I'm trying to define product with foldr :

I could do it with:

new_product xs = foldr (*) 1 xs

but not:

new_product = foldr (*) 1

or:

new_product = \\xs -> foldr (*) 1 xs

Both definition produce the same error:

No instance for (Foldable t0) arising from a use of 'folder'

The type variable 't0' is ambiguous

Relevant bindings include

new_product :: t0 Integer -> Integer

Is it some kind of type error?

How could I fix it?

This is the Monomorphism restriction at work. The solution is to add a type signature:

new_product :: (Foldable t, Num b) => t b -> b
new_product = foldr (*) 1

Essentially, the problem here is that unless you are in GHCi (where this is disabled) Haskell refuses to infer a polymorphic type signature unless you explicitly have variables for the function.
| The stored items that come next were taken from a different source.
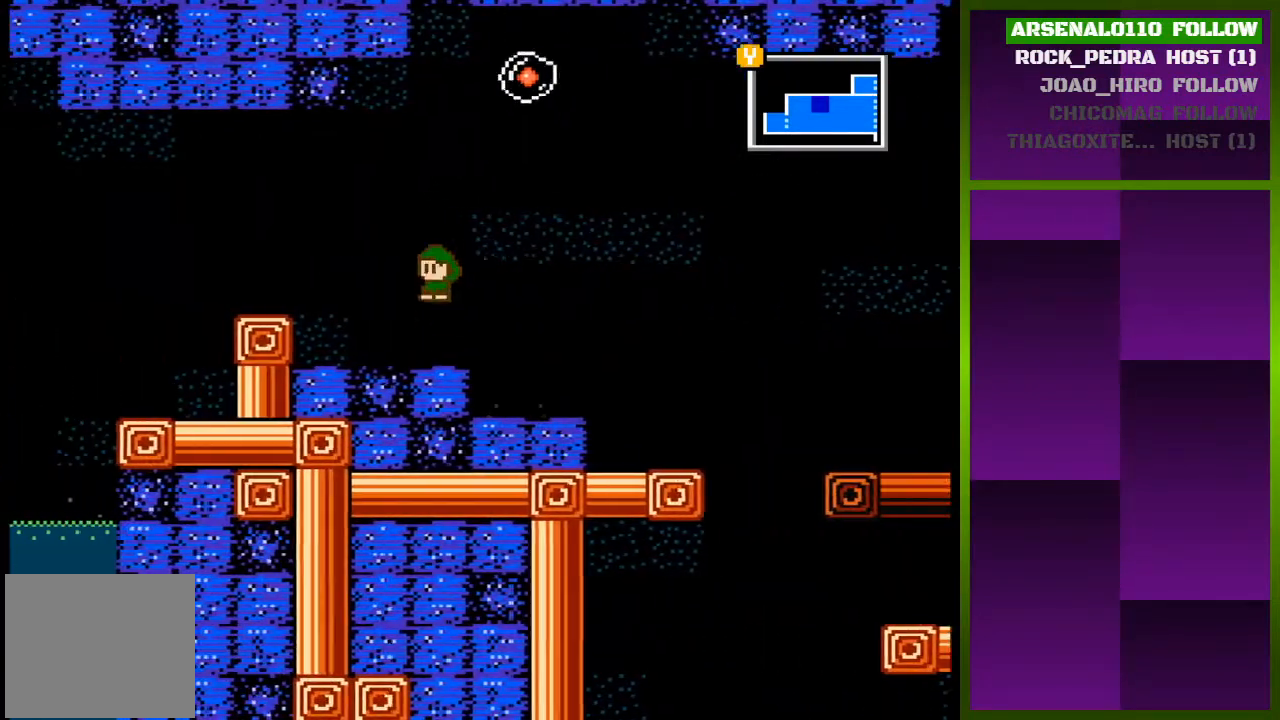
{"buttons": [], "events": [[267, "CROSS", "down"], [333, "CROSS", "up"], [500, "DPAD_LEFT", "up"]]}
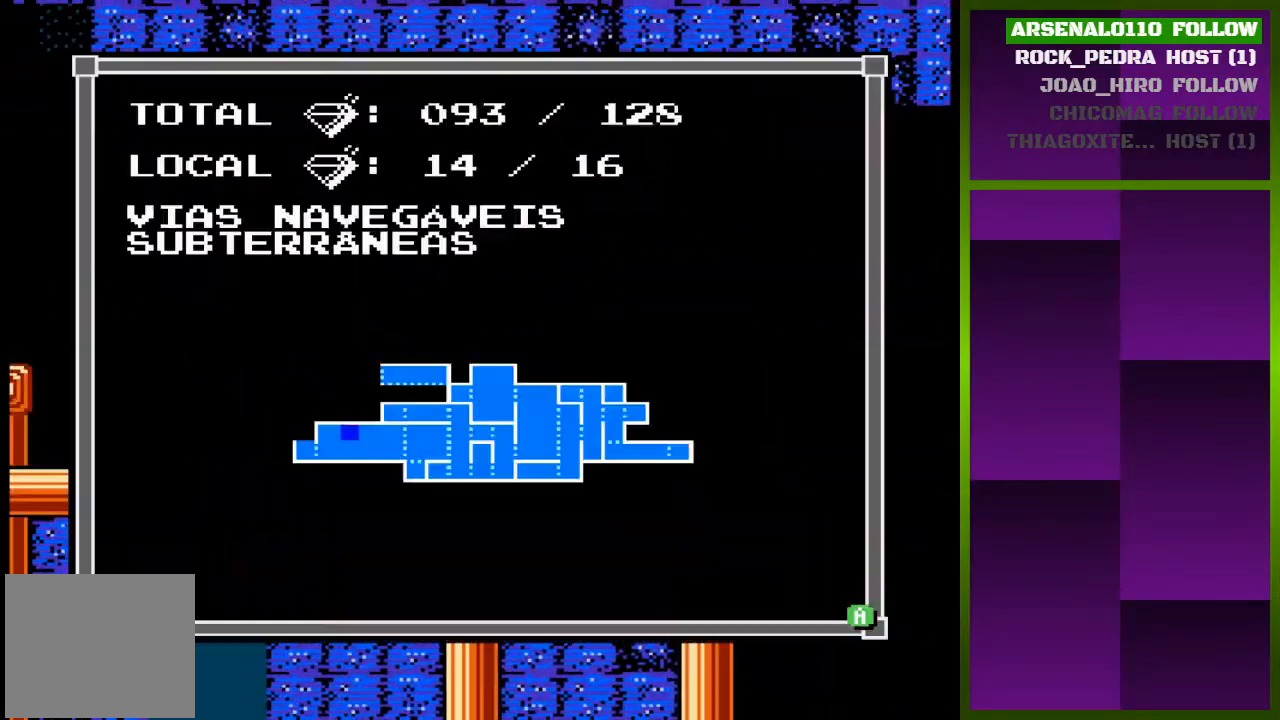
{"buttons": [], "events": [[33, "TRIANGLE", "down"], [133, "TRIANGLE", "up"]]}
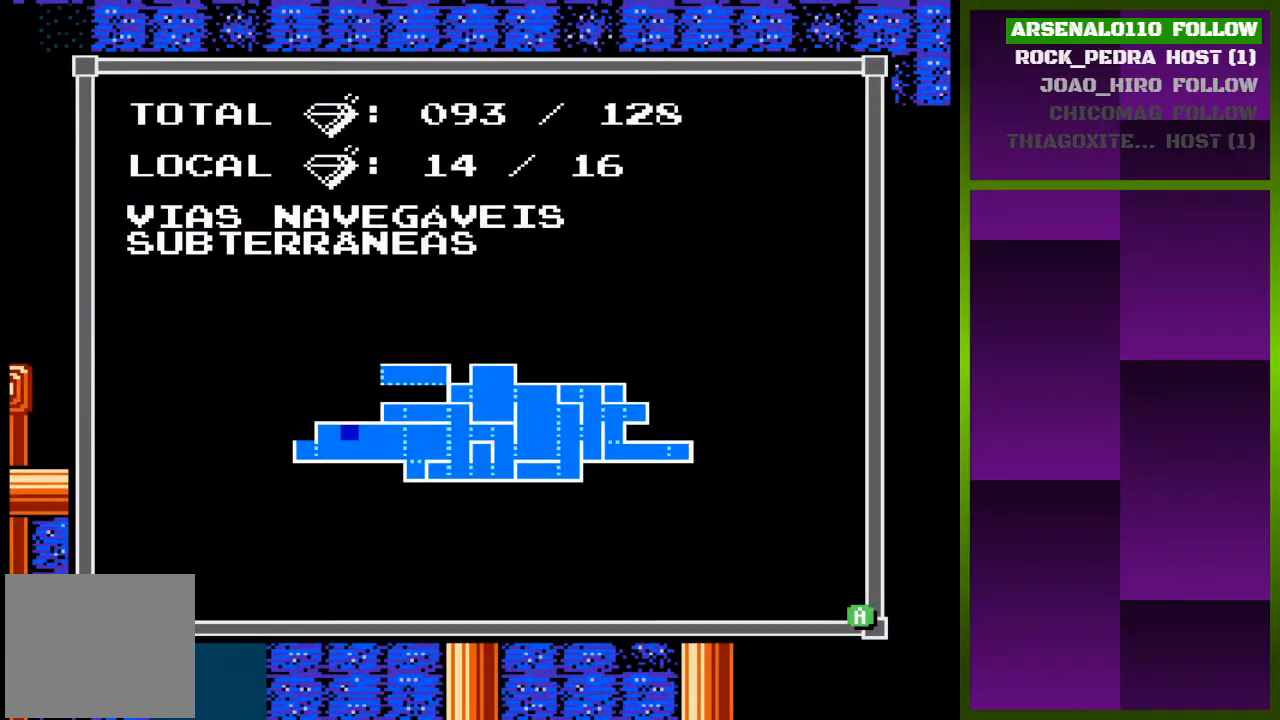
{"buttons": [], "events": []}
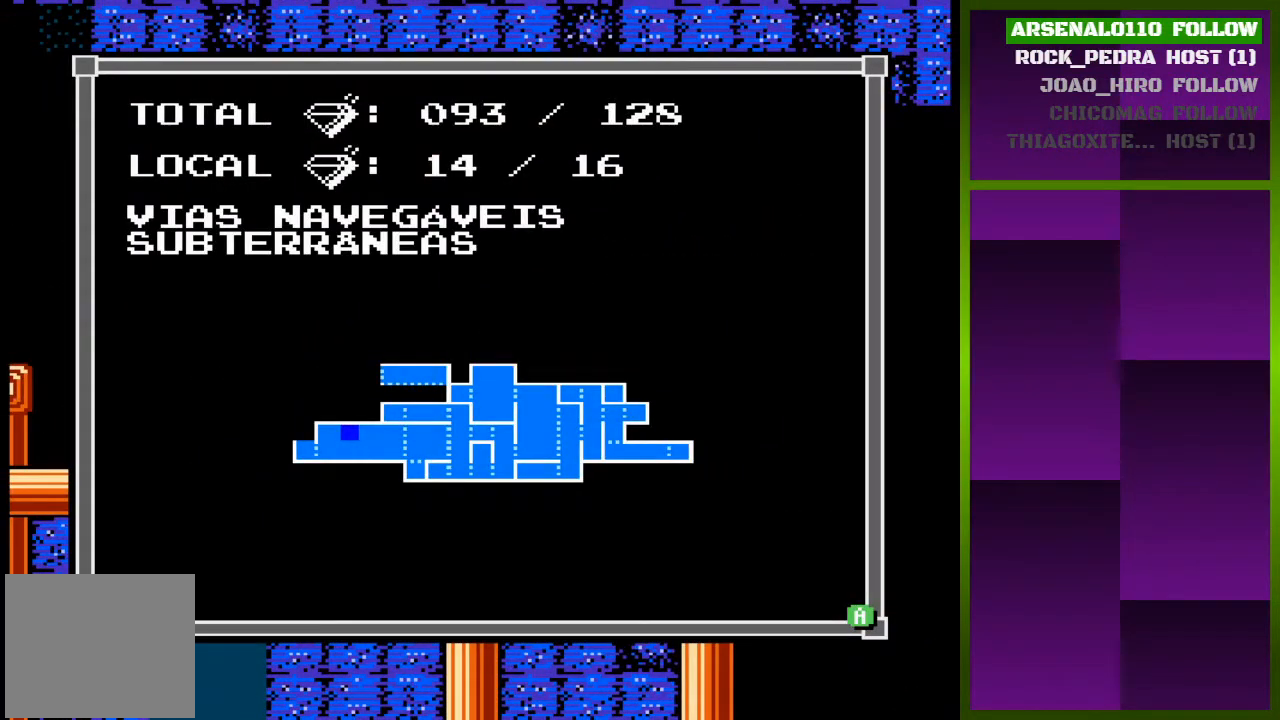
{"buttons": [], "events": []}
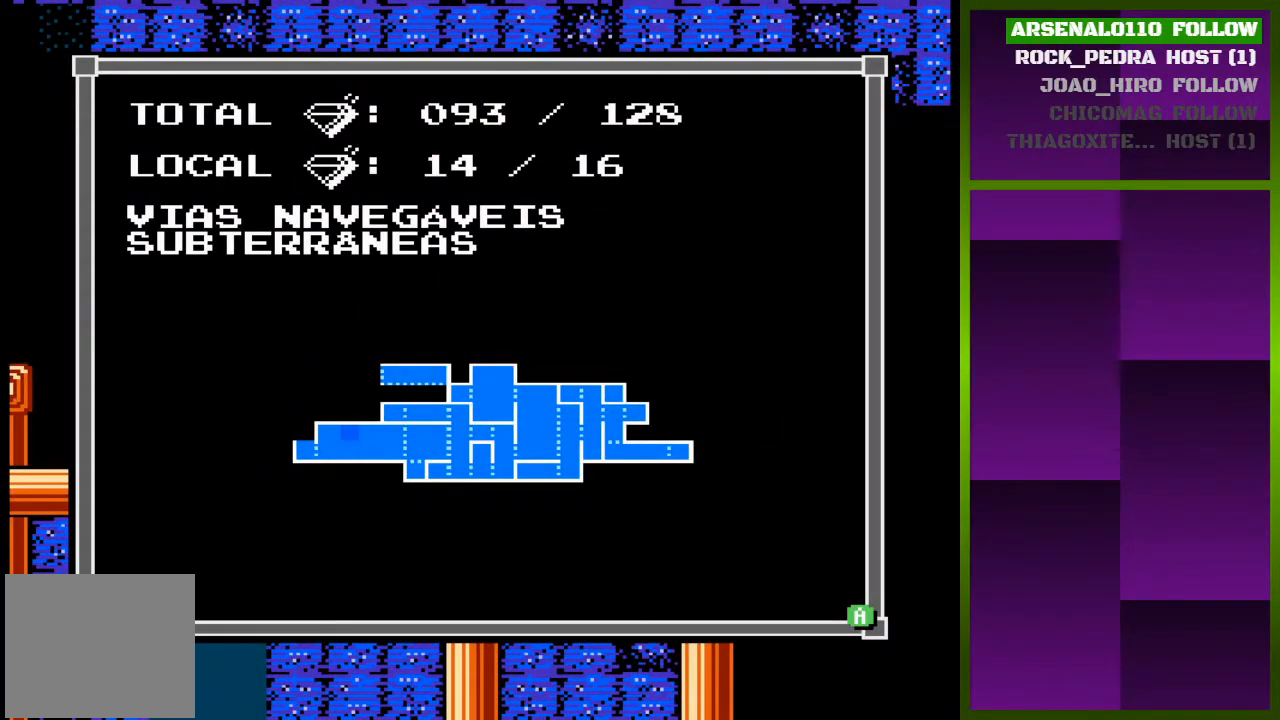
{"buttons": [], "events": []}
As a concrete example:

f x = ...      -- `f` can infer polymorphic type (in `x`) 
f = \x -> ...  -- `f` infers a monomorphic type

In your case, f is new_product and x is xs . When you have the point-free style, Haskell attempts to infer a monomorphic signature for new_product and fails because it can't figure out which Foldable instance to choose (based on foldr ). On the other hand, when you include the xs , Haskell is no longer bound to infer a monomorphic signature, hence everything works.

There is reason to this madness: the point is that when you write something like f = ... it is natural to assume that f only gets evaluated once. Yet, unless we force f to be monomorphic, that isn't necessarily the case.

To use an example related to your function: suppose that I infer that p = num_product [1..1000] has type Num a => a (the most general type in this case), then using p :: Int and p :: Integer will cause us to evaluate p at least twice.

Haskell has therefore decided not to generalize top-level bindings: you only infer polymorphic signatures for functions that have their variables explicit (ie. on the left hand side of the equal). That said, if you wish to explicitly write a polymorphic type signature, you are free to do so.